Some great advice this morning at The Kill Zone. A discussion of how to face the harsh realities of the author game without becoming despondent or cynical or throwing your pen across the room and giving up.

It comes down to remembering why you write – because you love it, because you wouldn't do anything else. Because you get caught up in the thrill of discovering a story and exploring the worlds you invent with the characters you create. Not because you're looking for an easy way to get rich. We all hope we will, or at least we hope it'll help us pay the bills. But remember, it ain't easy, and the odds are stacked against us. We all hope we'll be the one. Just don't borrow money from the mob based on your estimate of future writing wealth.

Dream big, but do the math.

He also talks about the luck factor. You can't control luck, but you can tilt those odds in your favor by working hard, learning your craft, being productive, being brutally honest with yourself. Then, when luck saunters by, minding it's own business, you'll be positioned to mug it and rifle its pockets for opportunities.

WIP UPDATE – Saturday was terrific. Wrote 2,551 words, boosting the total of the first draft to 11,667. It was material that I really like, although I have no idea if it will remain in the book. I think it was stuff I needed to know as the author. I'm not sure yet whether the readers will need to know it. But either way, I had fun writing it, so even if in a few months I end up cutting it, it won't have been a waste of time.

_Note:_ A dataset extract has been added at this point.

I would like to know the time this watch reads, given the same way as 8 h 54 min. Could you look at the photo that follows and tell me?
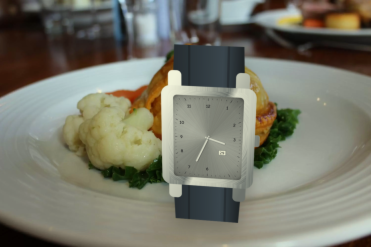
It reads 3 h 34 min
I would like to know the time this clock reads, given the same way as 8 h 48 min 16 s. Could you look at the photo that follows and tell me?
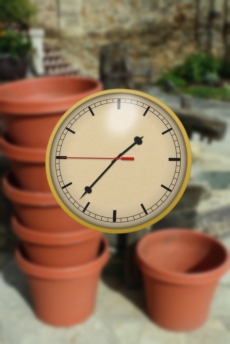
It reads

Saturday, November 2, 2013

No, We're Not There Yet


It's a cliche, but it's true. Put your kids in the car, hit the highway and sometime during the course of the trip, usually within the first 10 minutes if they're my kids – smart alecks all – they'll start chanting, "Are we there yet?"

(Tori and I adopted a defensive measure. Whenever they asked "Are we there yet," no matter where we were on the journey, we'd reply, "About half an hour." It even worked for a while. But that's not the point.)

I am not at the "Are we there yet?" stage in Brainiac Kapow. I'm guessing at close to 10,000 words along that I'm roughly 15 percent, lot of miles to go. I'm still at the "Where are we going?" stage. Kids never ask that in the car, because presumably you told them before you set out.

But right now I'm really surprised by where I am. I thought I knew exactly where the story was going when we got in the car. But that's not where we're headed, as near as I can tell.

Don't get me wrong. I'm liking what I've got. I've got some good characters, I'm handling the POV shifts well (I think I am, anyway.) It's an interesting story. But it's subtly different than what I thought I had when I started, and I suspect the difference will grow as we move farther along the road. I also suspect some of this is the kind of background that I need to know to write the story, but I'm not sure yet if the reader needs to know.

It's interesting, that's for sure. I'm really eager to find out where we're headed. And maybe that's the point. It's the first draft. If I don't like it, there's always the second draft. It's a capital mistake to stop and go back and try to change it now. Keep fiddling-tweaking-second guessing and you'll never do anything else, just keep polishing those first few chapters. You'll never finish that first draft. You'll never get anywhere.

Maybe it's going in the wrong direction, or maybe this is turning out to be a deeper, better story than I could have imagined. I have no idea yet, and that's the exciting part. I'm not going where I thought I was, but I'm going somewhere.

But I can't say I'm there yet, or even "about half an hour" away. Here's where I am.

WIP UPDATE – Really liked Friday's work, more interesting chapter than I'd thought I was writing. And it was productive: 2,336 words, bringing the total to 9,116.